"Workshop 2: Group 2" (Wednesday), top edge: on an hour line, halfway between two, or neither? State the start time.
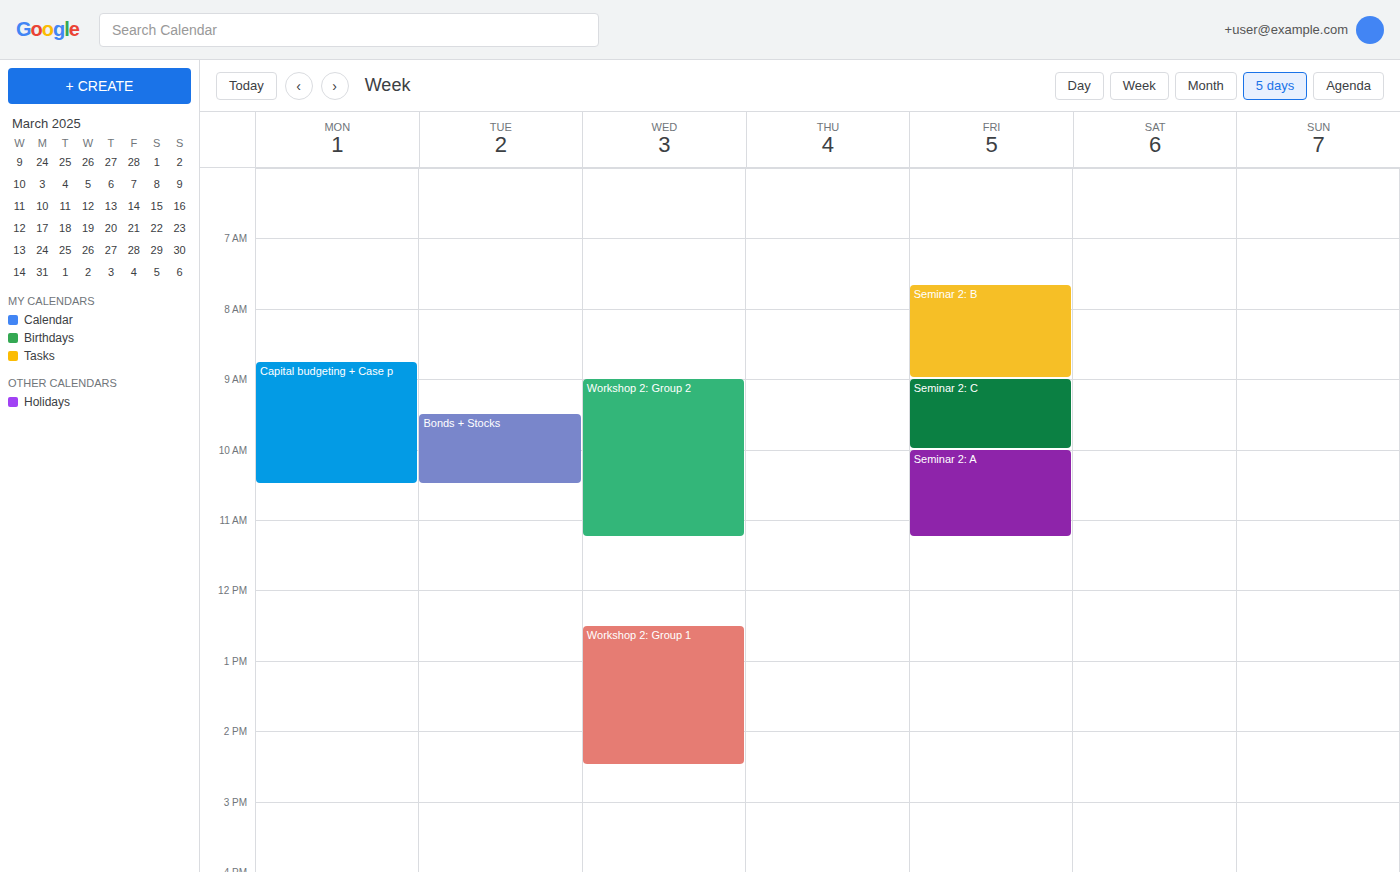
9:00 AM -- exactly on the 9 AM line.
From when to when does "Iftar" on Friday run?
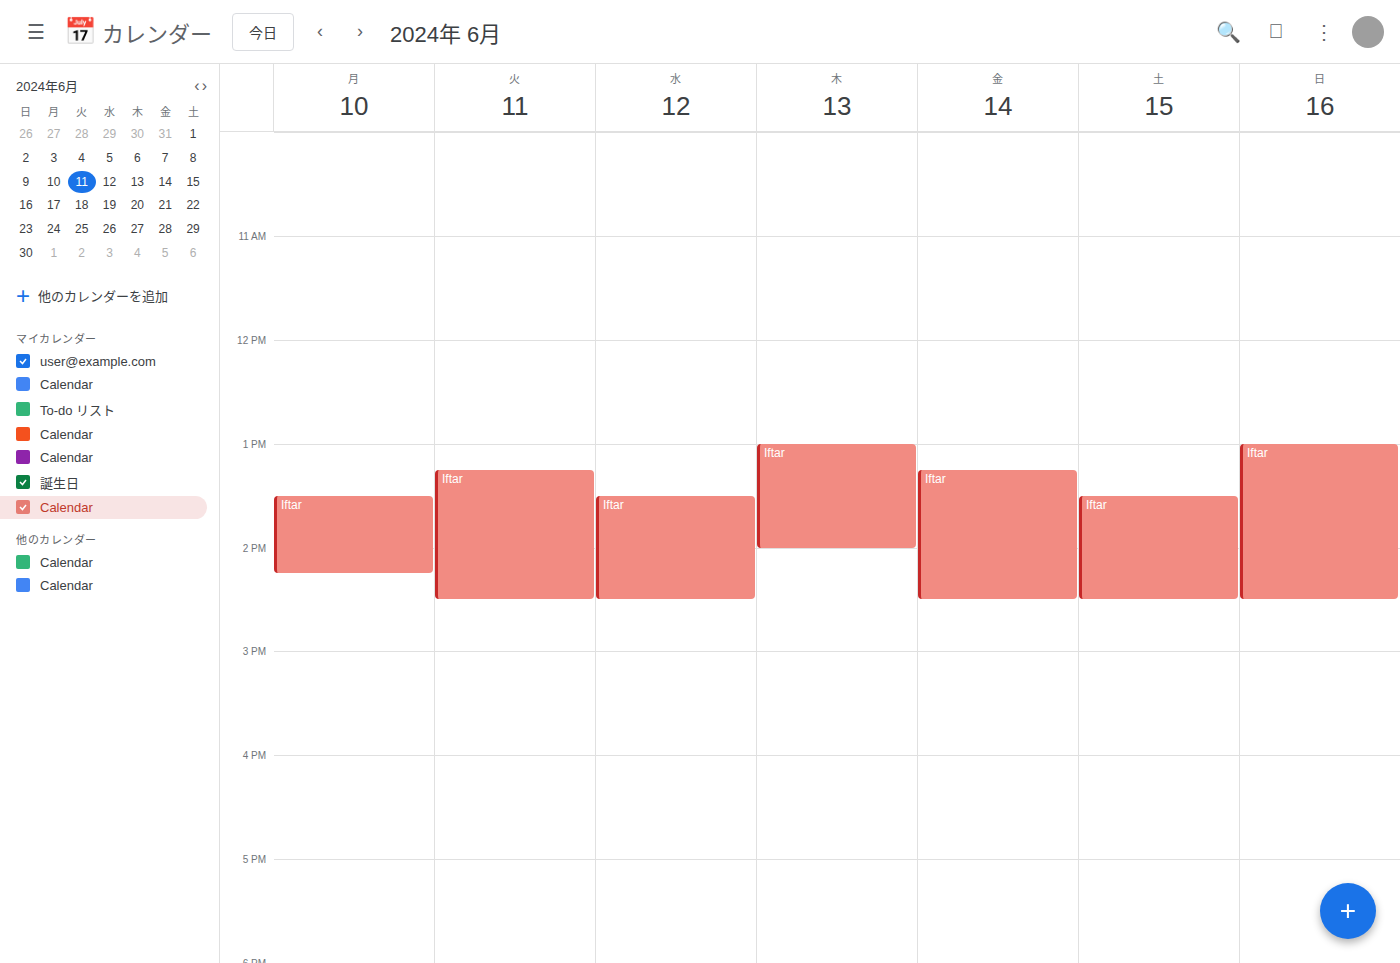
1:15 PM to 2:30 PM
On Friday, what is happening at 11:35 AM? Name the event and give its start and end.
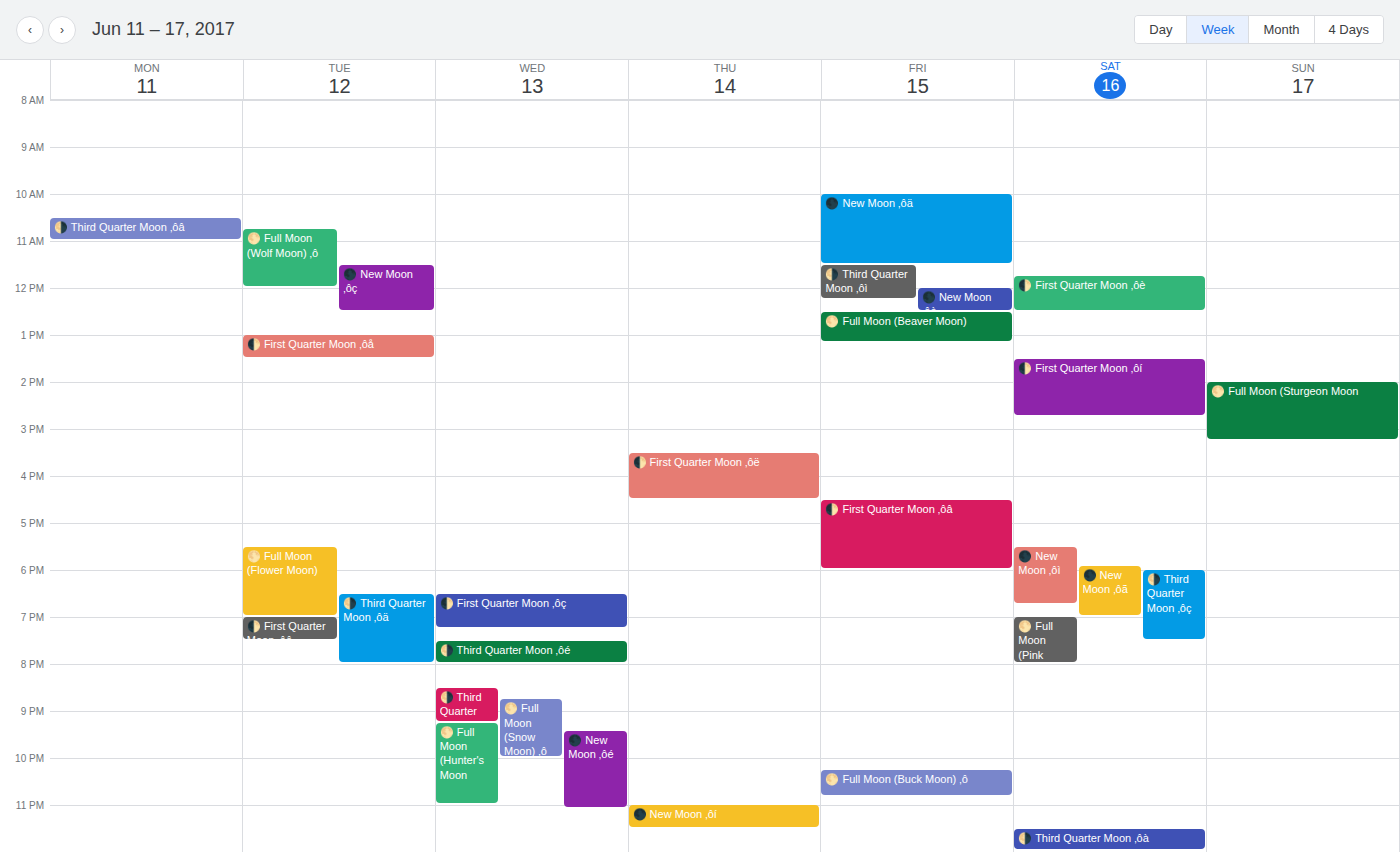
"🌗 Third Quarter Moon ‚ôì", 11:30 AM to 12:15 PM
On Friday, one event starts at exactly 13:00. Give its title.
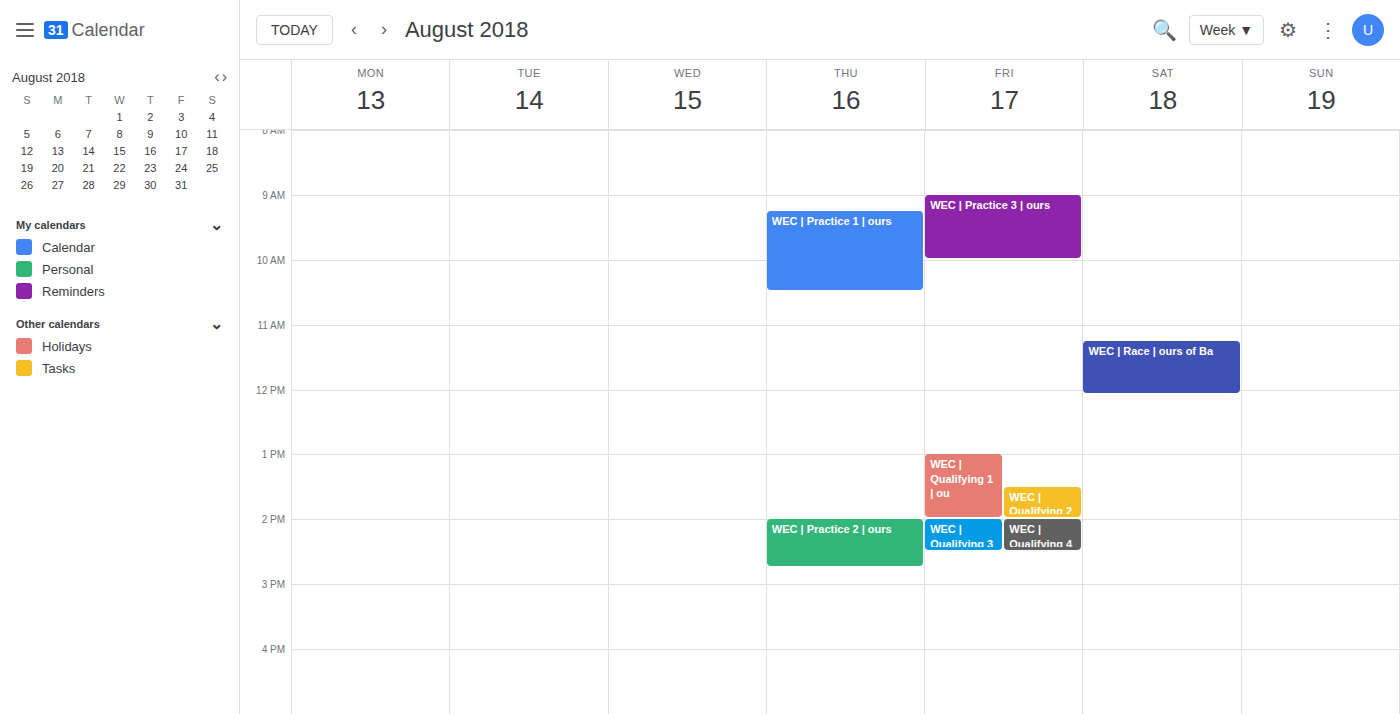
"WEC | Qualifying 1 | ou"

* **TASK OBJECTIVE**
Render the data as a JSON list of strings, one string per line and no blank lines, from the line containing "On Friday, what" through the end of the data, both ends included. Leave the pictures out.

* **FULL ANSWER**
[
  "On Friday, what is happening at 11:35 AM? Name the event and give its start and end.",
  "\"🌗 Third Quarter Moon ‚ôì\", 11:30 AM to 12:15 PM",
  "On Friday, one event starts at exactly 13:00. Give its title.",
  "\"WEC | Qualifying 1 | ou\""
]